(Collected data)
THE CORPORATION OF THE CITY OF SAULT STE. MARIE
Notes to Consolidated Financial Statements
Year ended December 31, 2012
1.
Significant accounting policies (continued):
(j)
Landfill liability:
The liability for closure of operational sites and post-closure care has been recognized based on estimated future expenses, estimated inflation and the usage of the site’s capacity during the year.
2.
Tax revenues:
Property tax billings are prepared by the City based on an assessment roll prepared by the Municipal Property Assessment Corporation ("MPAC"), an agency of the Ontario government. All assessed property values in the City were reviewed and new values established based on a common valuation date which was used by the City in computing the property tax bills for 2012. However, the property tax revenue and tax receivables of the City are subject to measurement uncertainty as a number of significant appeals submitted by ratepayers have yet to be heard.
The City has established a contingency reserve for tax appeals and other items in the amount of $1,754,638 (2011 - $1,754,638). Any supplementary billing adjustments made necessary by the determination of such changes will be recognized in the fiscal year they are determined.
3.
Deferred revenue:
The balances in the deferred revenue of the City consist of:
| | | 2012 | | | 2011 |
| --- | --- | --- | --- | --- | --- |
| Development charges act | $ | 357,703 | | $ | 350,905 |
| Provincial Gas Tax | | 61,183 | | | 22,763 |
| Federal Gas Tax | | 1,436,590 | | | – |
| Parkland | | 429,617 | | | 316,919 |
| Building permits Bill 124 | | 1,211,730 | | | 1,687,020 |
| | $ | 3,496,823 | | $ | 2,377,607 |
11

### Task requirements
Make a verbatim copy of every entry shown above.

### Response
THE CORPORATION OF THE CITY OF SAULT STE. MARIE
Notes to Consolidated Financial Statements
Year ended December 31, 2012
1.
Significant accounting policies (continued):
(j)
Landfill liability:
The liability for closure of operational sites and post-closure care has been recognized based on estimated future expenses, estimated inflation and the usage of the site’s capacity during the year.
2.
Tax revenues:
Property tax billings are prepared by the City based on an assessment roll prepared by the Municipal Property Assessment Corporation ("MPAC"), an agency of the Ontario government. All assessed property values in the City were reviewed and new values established based on a common valuation date which was used by the City in computing the property tax bills for 2012. However, the property tax revenue and tax receivables of the City are subject to measurement uncertainty as a number of significant appeals submitted by ratepayers have yet to be heard.
The City has established a contingency reserve for tax appeals and other items in the amount of $1,754,638 (2011 - $1,754,638). Any supplementary billing adjustments made necessary by the determination of such changes will be recognized in the fiscal year they are determined.
3.
Deferred revenue:
The balances in the deferred revenue of the City consist of:
| | | 2012 | | | 2011 |
| --- | --- | --- | --- | --- | --- |
| Development charges act | $ | 357,703 | | $ | 350,905 |
| Provincial Gas Tax | | 61,183 | | | 22,763 |
| Federal Gas Tax | | 1,436,590 | | | – |
| Parkland | | 429,617 | | | 316,919 |
| Building permits Bill 124 | | 1,211,730 | | | 1,687,020 |
| | $ | 3,496,823 | | $ | 2,377,607 |
11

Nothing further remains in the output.